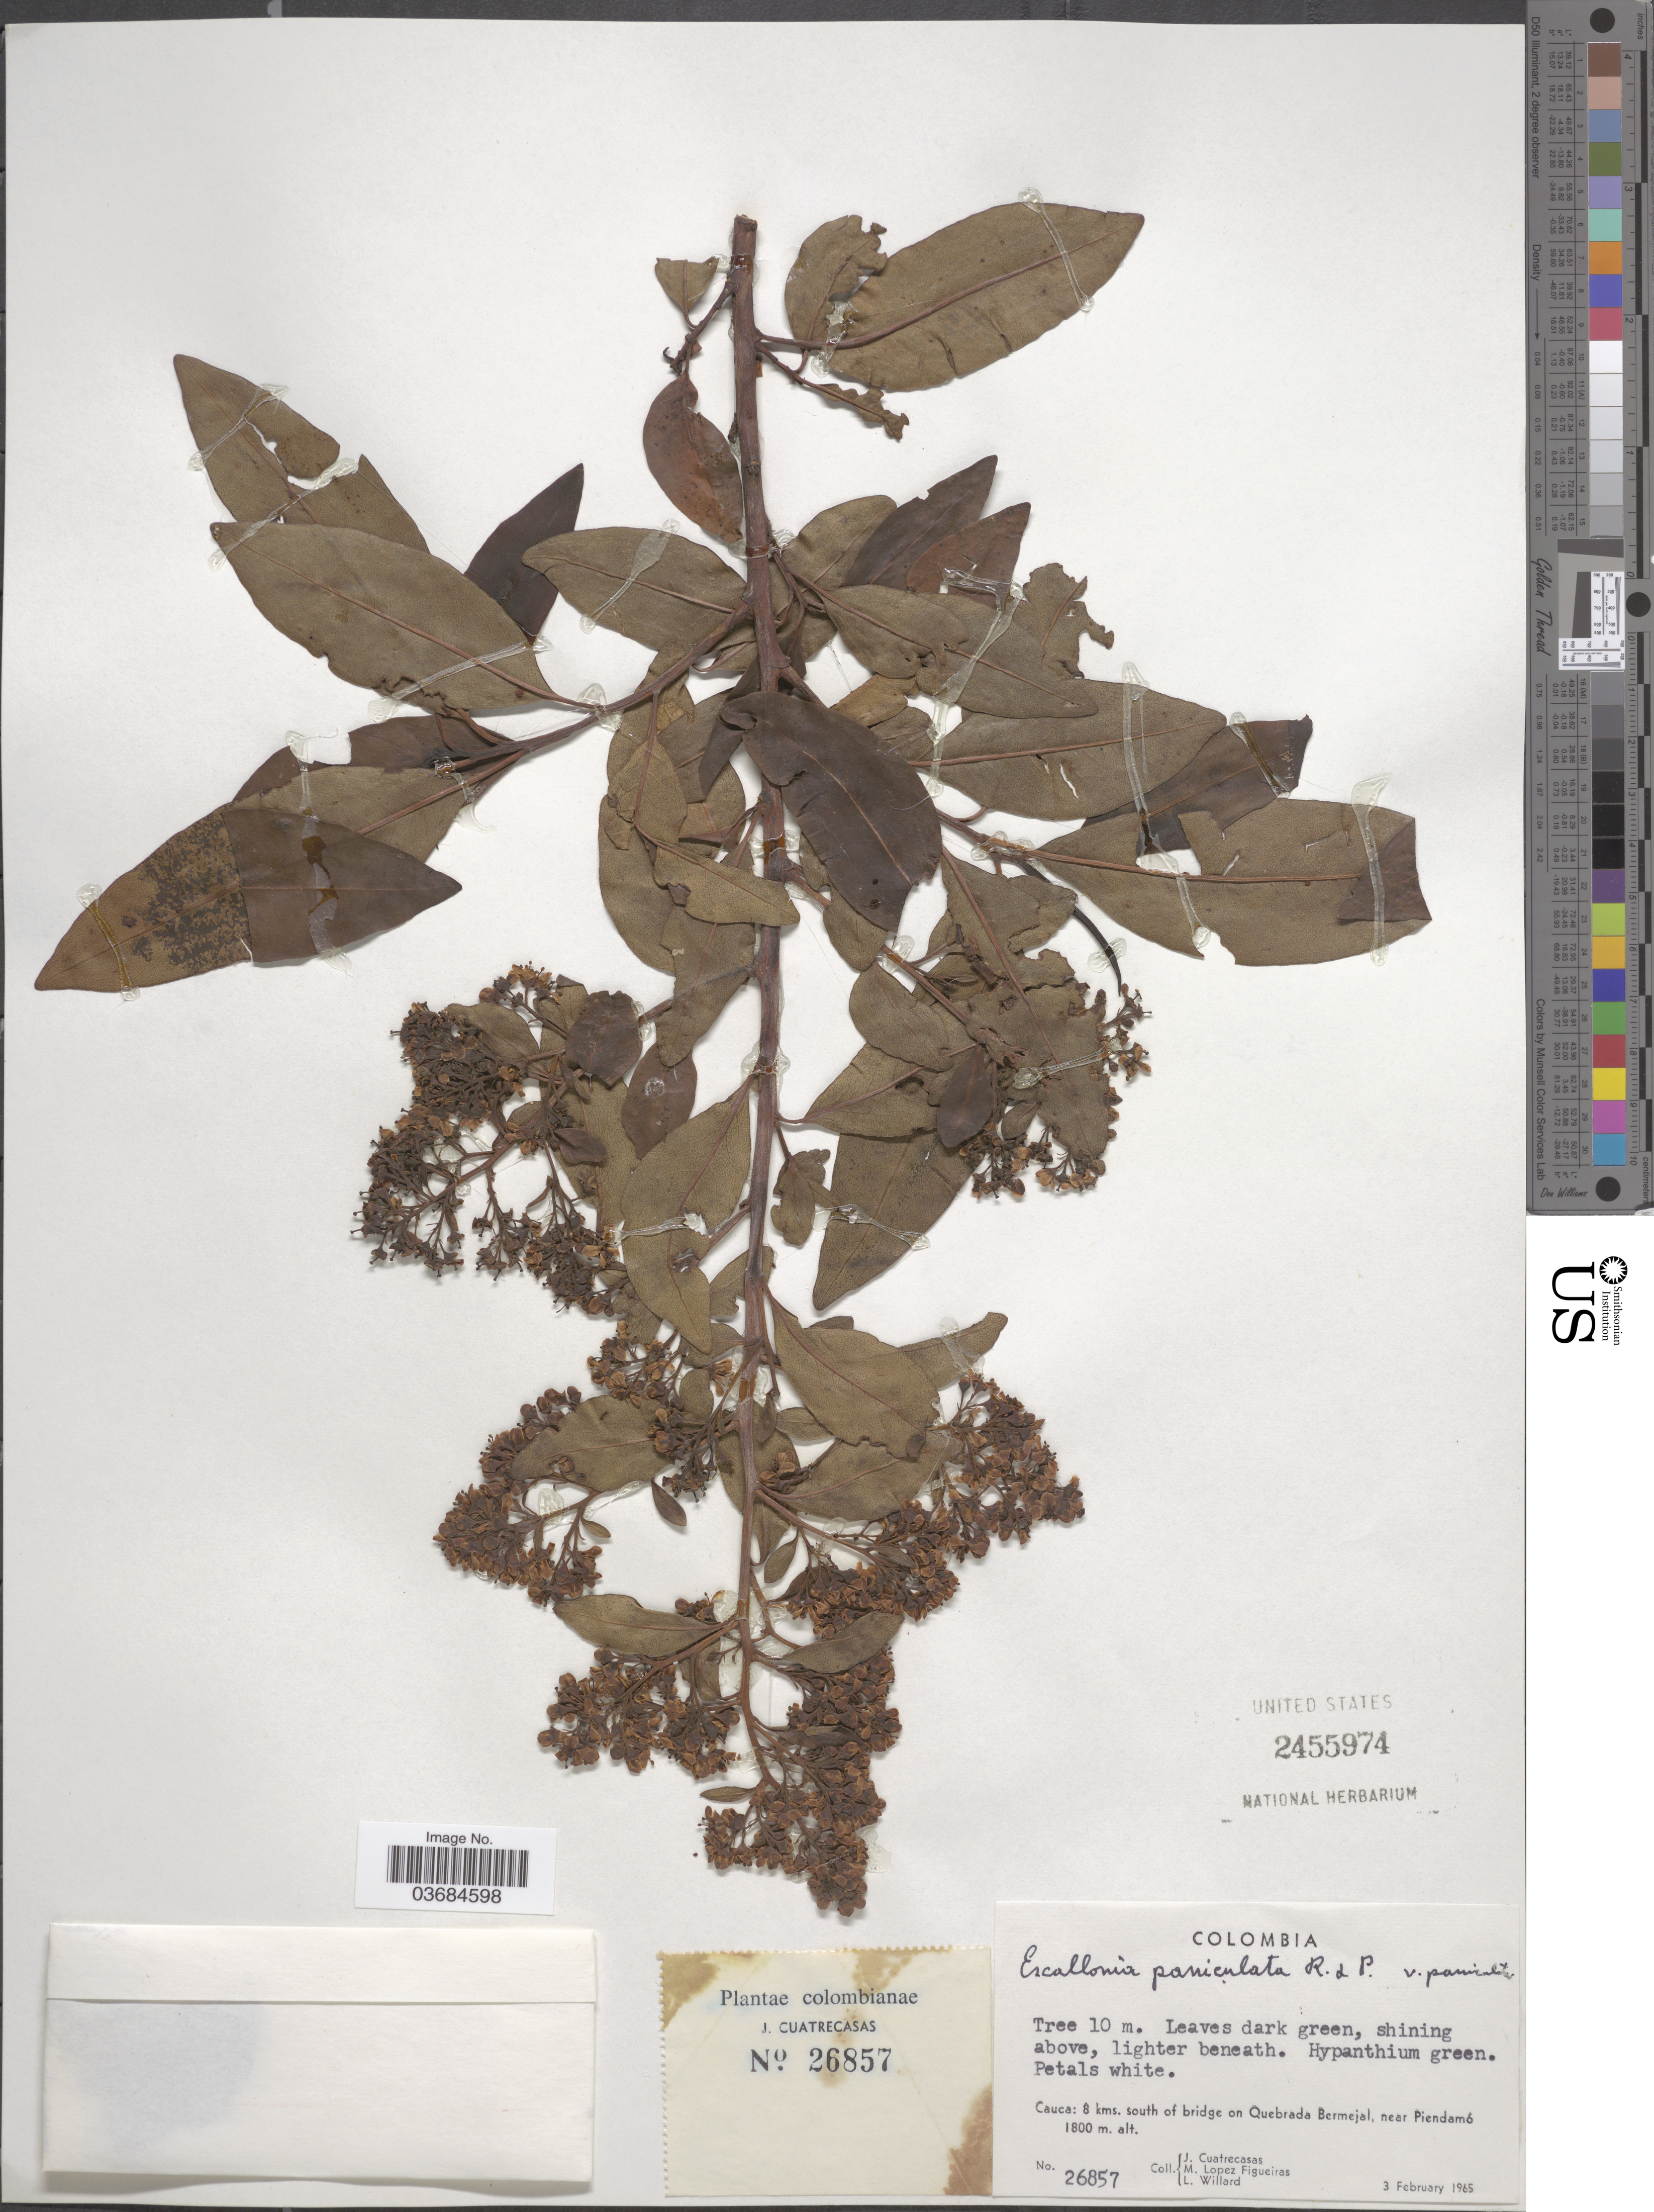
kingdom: Plantae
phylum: Tracheophyta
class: Magnoliopsida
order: Escalloniales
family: Escalloniaceae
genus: Escallonia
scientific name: Escallonia paniculata var. paniculata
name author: (Ruiz & Pav.) Roem. & Schult.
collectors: J. Cuatrecasas, M. López Figueiras & L. Willard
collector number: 26857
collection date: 1965-02-03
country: Colombia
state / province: Cauca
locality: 8 kms. south of bridge on Quebrada Bermejal, near Piendamó.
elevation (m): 1800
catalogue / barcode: US 2455974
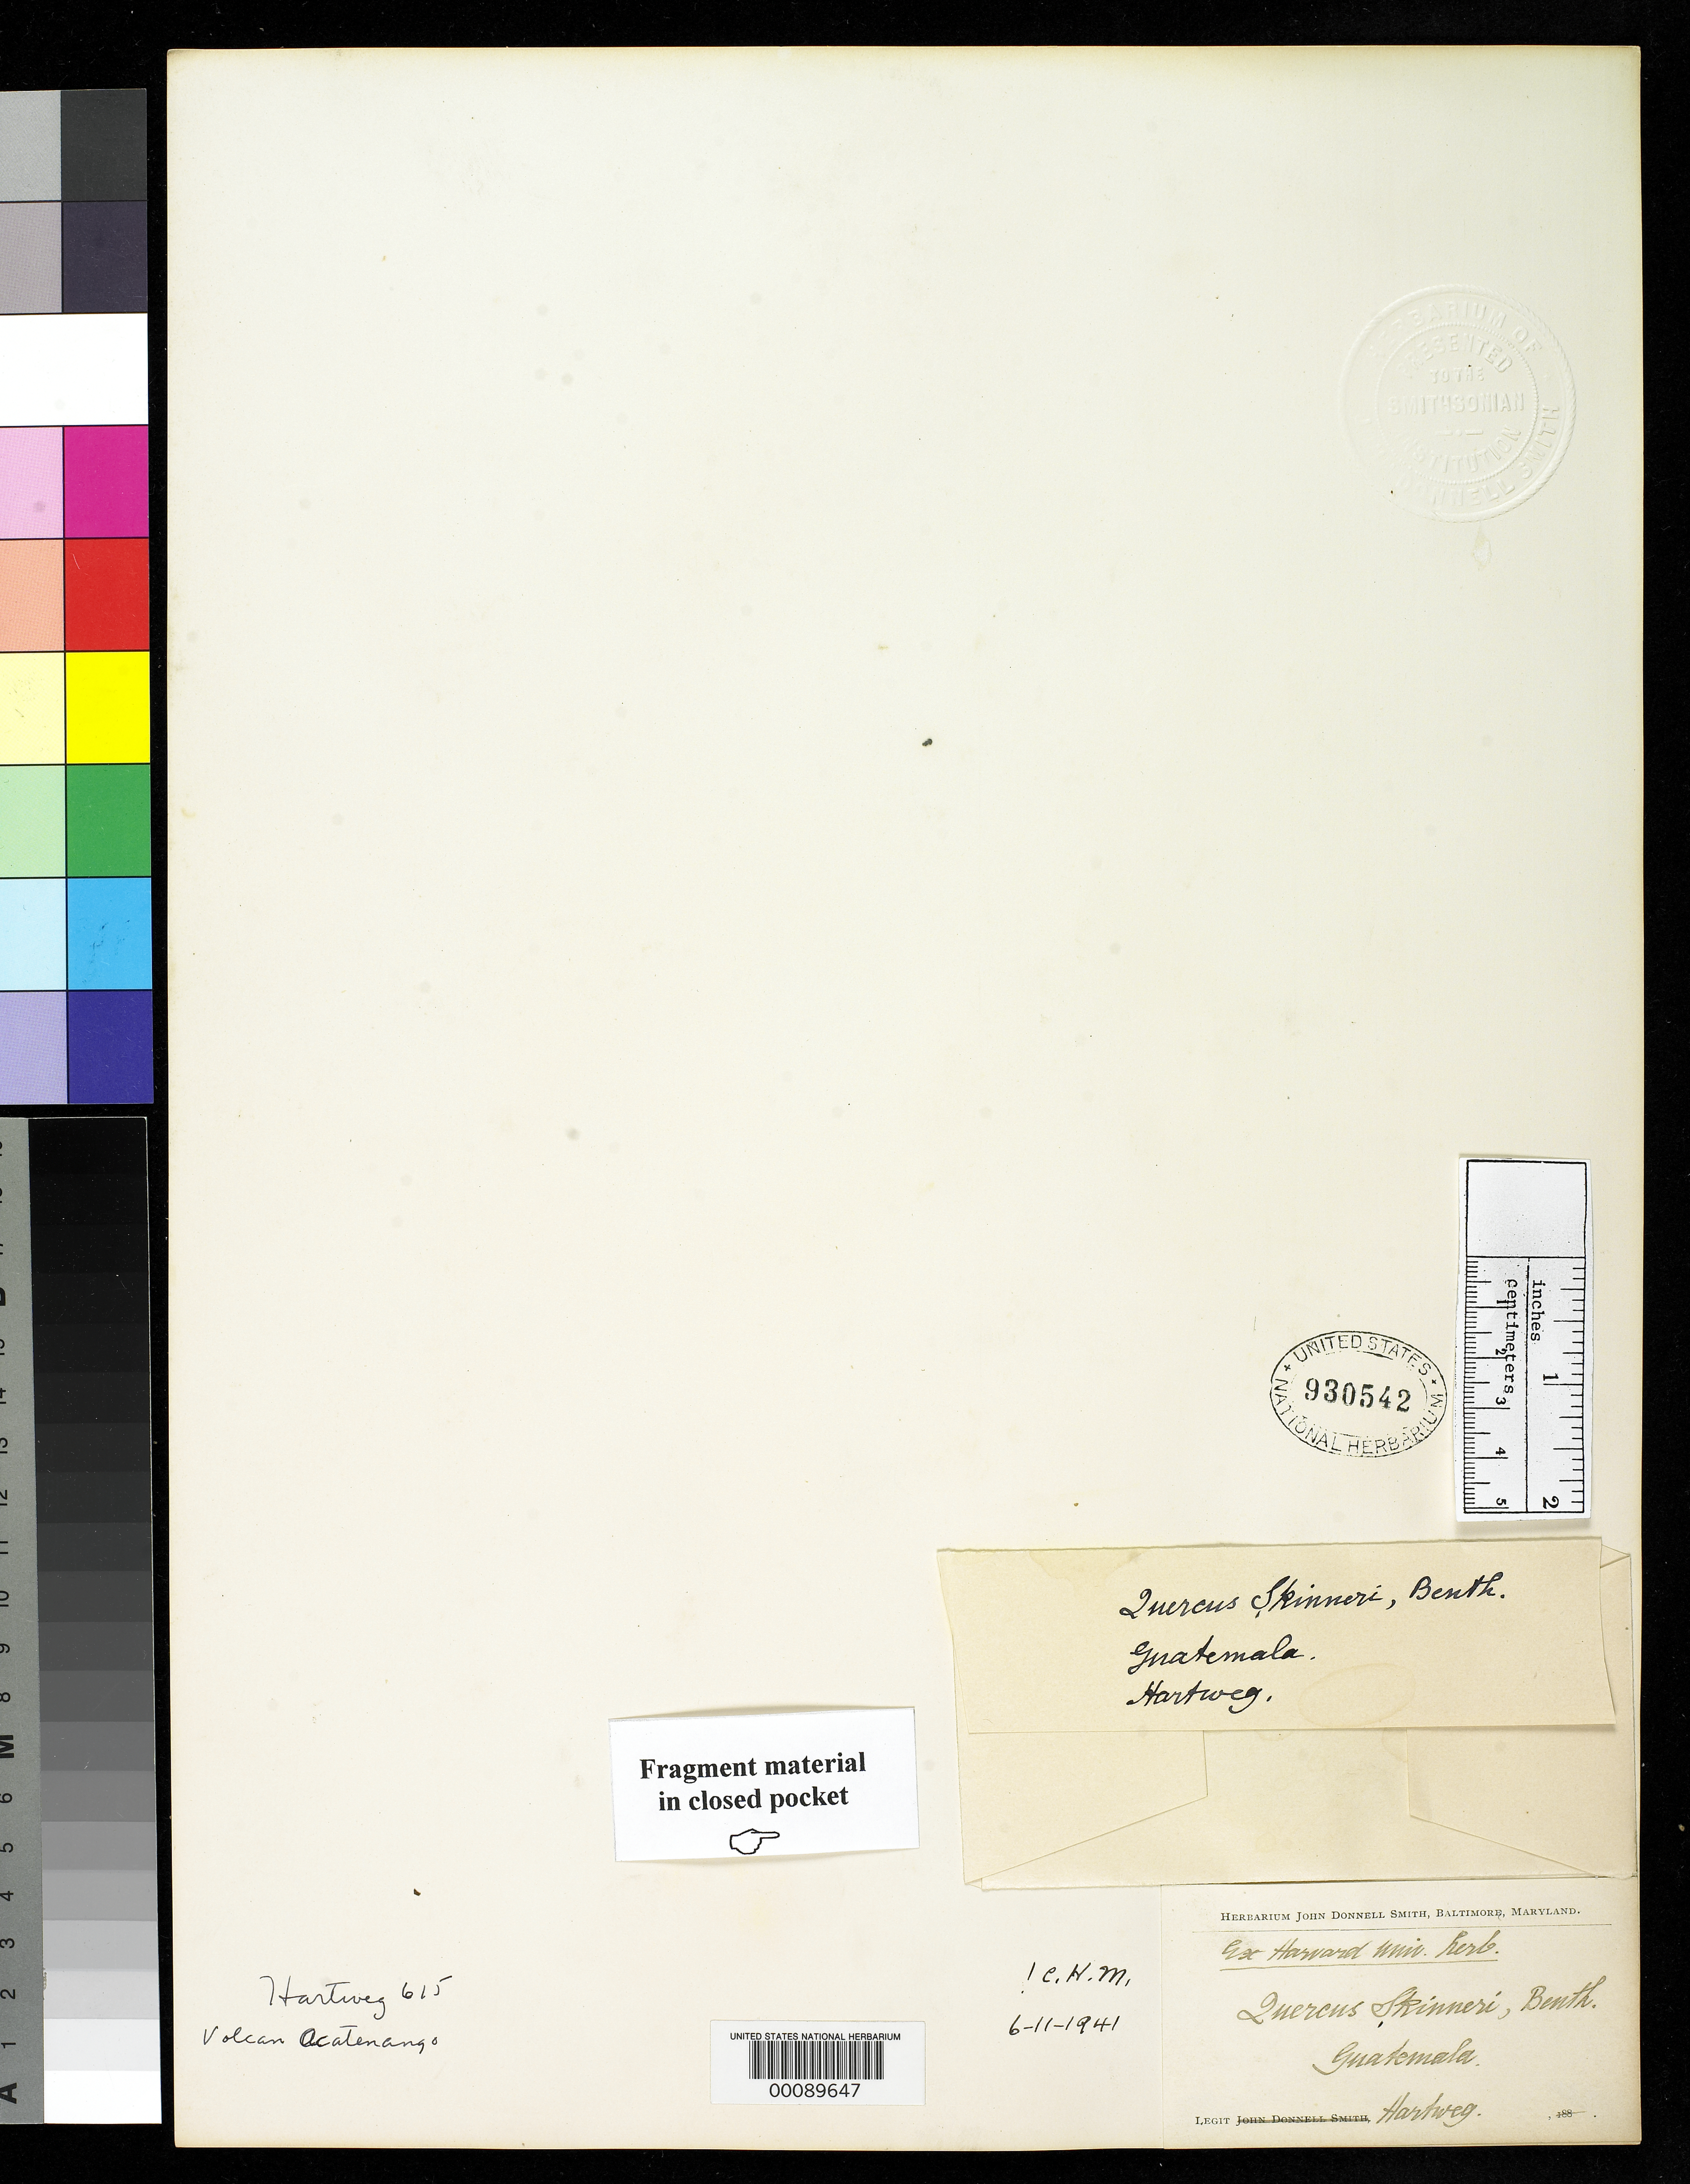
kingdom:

**The exercise**
Copy every line of the records above word for word, leaving out the pictures.

**Task output**
kingdom: Plantae
phylum: Tracheophyta
class: Magnoliopsida
order: Escalloniales
family: Escalloniaceae
genus: Escallonia
scientific name: Escallonia paniculata var. paniculata
name author: (Ruiz & Pav.) Roem. & Schult.
collectors: J. Cuatrecasas, M. López Figueiras & L. Willard
collector number: 26857
collection date: 1965-02-03
country: Colombia
state / province: Cauca
locality: 8 kms. south of bridge on Quebrada Bermejal, near Piendamó.
elevation (m): 1800
catalogue / barcode: US 2455974
kingdom:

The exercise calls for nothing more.